Here is a representation of a smooth function using a rank 5 cubic spline basis with knot locations at increments of 0.2:
Here, the knots are evenly spaced through the range of observed x values. However, the choice of the degree of model smoothness is controlled by the the number of knots, which was arbitrary.
Is there a better way to select the knot locations?
5.2.1 Controlling the degree of smoothing with penalized regression splines
Instead of controlling smoothness by altering the number of knots, we keep that fixed to size a little larger than reasonably necessary, and control the model’s smoothness by adding a “wiggleness” penalty.
So, rather than fitting the model by minimizing (as with least squares regression):
\[||y - XB||^{2}\]
it can be fit by minimizing:
\[||y - XB||^{2} + \lambda \int_0^1[f^{''}(x)]^2dx\]

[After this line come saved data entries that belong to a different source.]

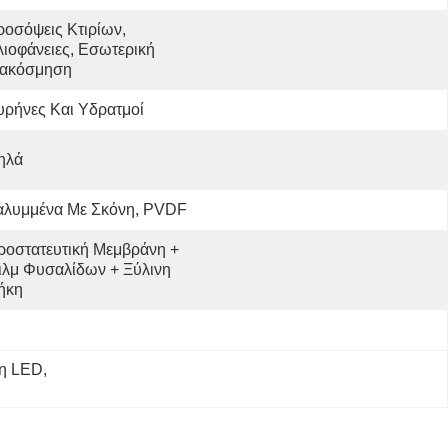
οσόψεις Κτιρίων, 
ιοφάνειες, Εσωτερική 
ιακόσμηση
ρήνες Και Υδρατμοί
ηλά
αλυμμένα Με Σκόνη, PVDF
ροστατευτική Μεμβράνη + 
ιλμ Φυσαλίδων + Ξύλινη 
ήκη
κη LED
, 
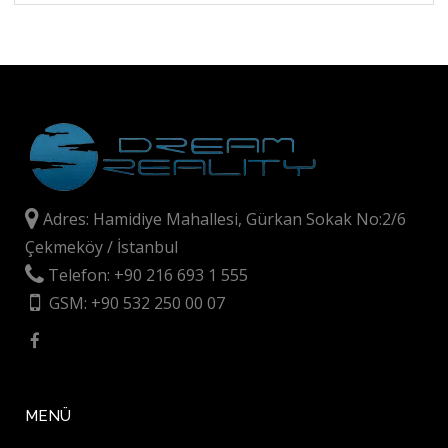
Adres: Hamidiye Mahallesi, Gürkan Sokak No:2/6
Çekmeköy / İstanbul
Telefon: +90 216 693 1 555
GSM: +90 532 250 00 07
MENÜ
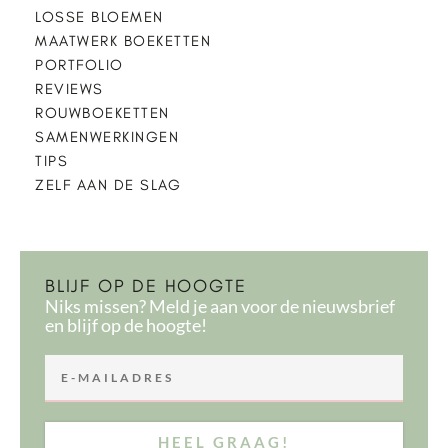
LOSSE BLOEMEN
MAATWERK BOEKETTEN
PORTFOLIO
REVIEWS
ROUWBOEKETTEN
SAMENWERKINGEN
TIPS
ZELF AAN DE SLAG
BLIJF OP DE HOOGTE
Niks missen? Meld je aan voor de nieuwsbrief
en blijf op de hoogte!
HEEL GRAAG!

Where, as \(\lambda\) goes to \(\infty\), the model becomes linear.
The selection of the best fit smoothing parameter, \(\lambda\), makes use of a cross-validation approach. If \(\lambda\) is too high then the data will be over smoothed, and if it is too low, the data will be under smoothed. Ideally, it is best to choose \(\lambda\) so that the \(\hat{f}\) is as close as possible to \(f\). A suitable criterion might be to choose \(\lambda\) to minimize:
\[M = 1/n \times \sum_{i=1}^n (\hat{f_i} - f_i)^2\]
Since \(f\) is unknown, \(M\) must be estimated. The recommend methods for this are maximum likelihood (ML) or restricted maximum likelihood estimation (REML). Generalized cross validation (GCV) is another possibility, which is a technique that leaves out each datum from the data in turn and considers the average predictive ability of models fitted to the remaining data to predict the removed datum. For further details on these methods, see (S. N. Wood 2006).
The principle behind cross validation
In the first panel, \(\lambda\) is too high, and the curve is oversmoothed. Here, the curve loosely fits the data and therefore predicts the missing point very poorly.
In the third panel, \(\lambda\) is too high, and the curver is overfitted. Here, the curve fits the data very closely, following the signal as well as the noise surrounding it. The influence of this additional (uninformative) variability causes it to predict the missing datum rather poorly.
In the second panel, \(\lambda\) is just about right. The curve fits the underlying signal quite well, while smoothing through the noise. The missing datum is reasonably well predicted.